The risk is not only that a tool description is malicious. It is that an agent approves one tool identity, then aliases, schemas, descriptors, fallbacks, or runtime bindings quietly point the action somewhere else.
Tool identity drift is an AI agent security failure where the tool an agent approved is not the same capability that runs. Tool approval is evidence, not execution authority, until runtime trust verifies that the canonical tool identity, normalized alias, schema, descriptor, capability target, and action path still match the reviewed tool.

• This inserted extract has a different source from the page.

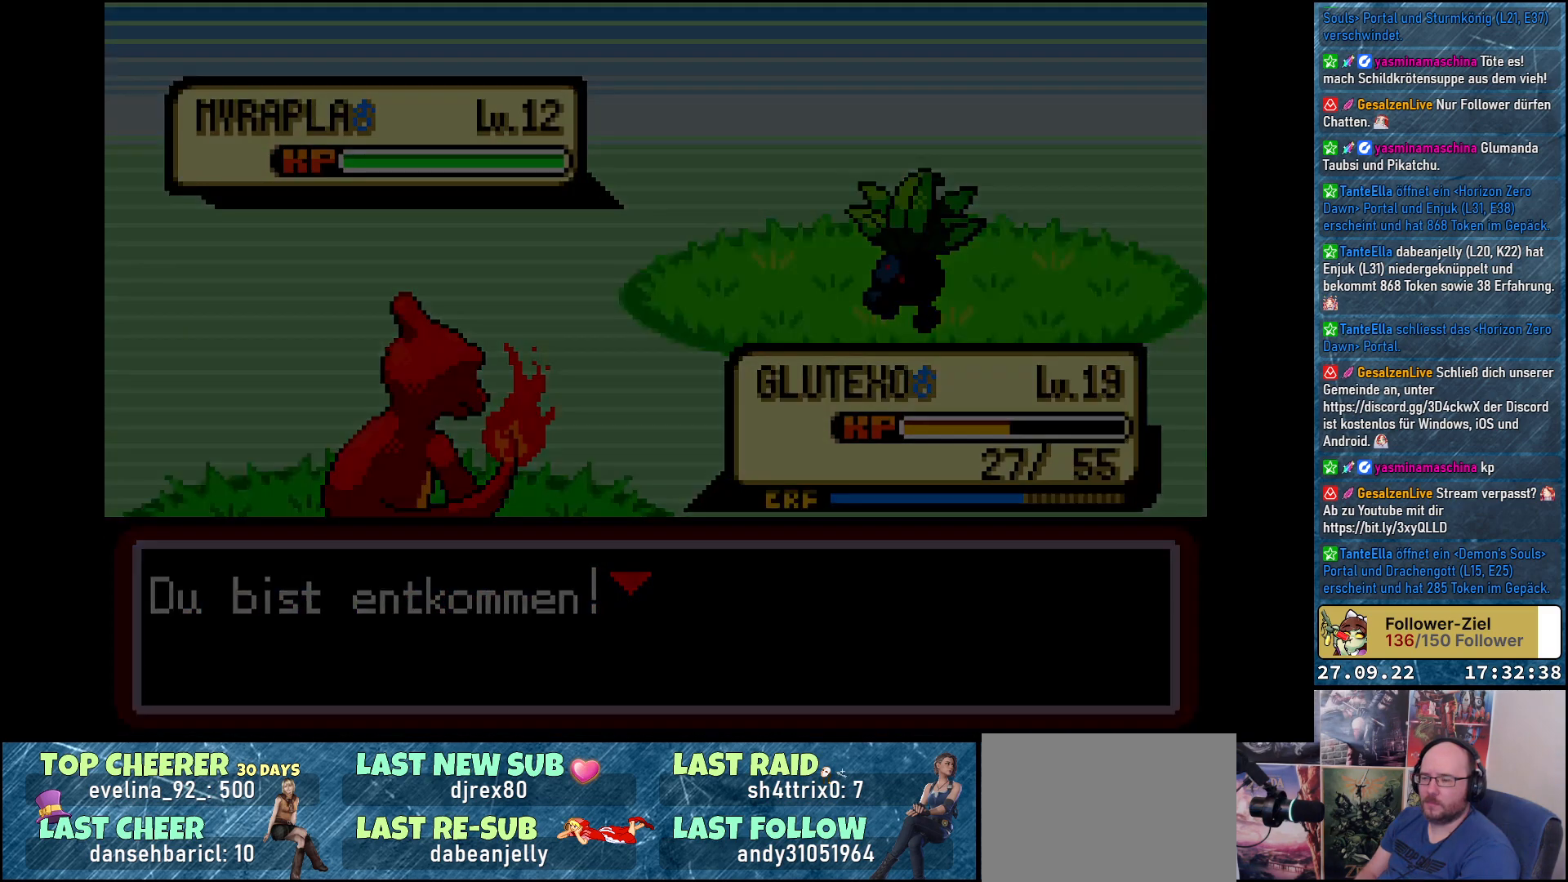
{"buttons": [], "left_stick": "center", "right_stick": "center", "events": []}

What tool identity drift means
Tool identity drift happens when the identity an AI agent reviews or approves is not the same identity that executes. The drift can happen through a renamed tool, a confusing display label, a changed schema, a descriptor alias, a fallback path, a dynamic registry entry, or a resolver that maps a safe-looking label to a stronger capability.
This is a distinct angle inside MCP tool poisoning. The older explainer asks what happens when tool descriptions or metadata instruct the model. This page asks a narrower execution question: even if a team approved the tool, is the runtime still bound to the same tool that was approved?
Tool identity drift wins when approval attaches to the name, but execution follows a different binding.
That sentence matters because real agents need tools. They need registry discovery, schemas, manifests, aliases, and generated wrappers. The safe answer is not to ban tools. The safe answer is to stop treating the reviewed label as a permanent truth once the action path starts changing. Seeing how Sunglasses works at the action boundary makes the point concrete: an approval record that no longer binds the current call is functionally the same as no approval at all.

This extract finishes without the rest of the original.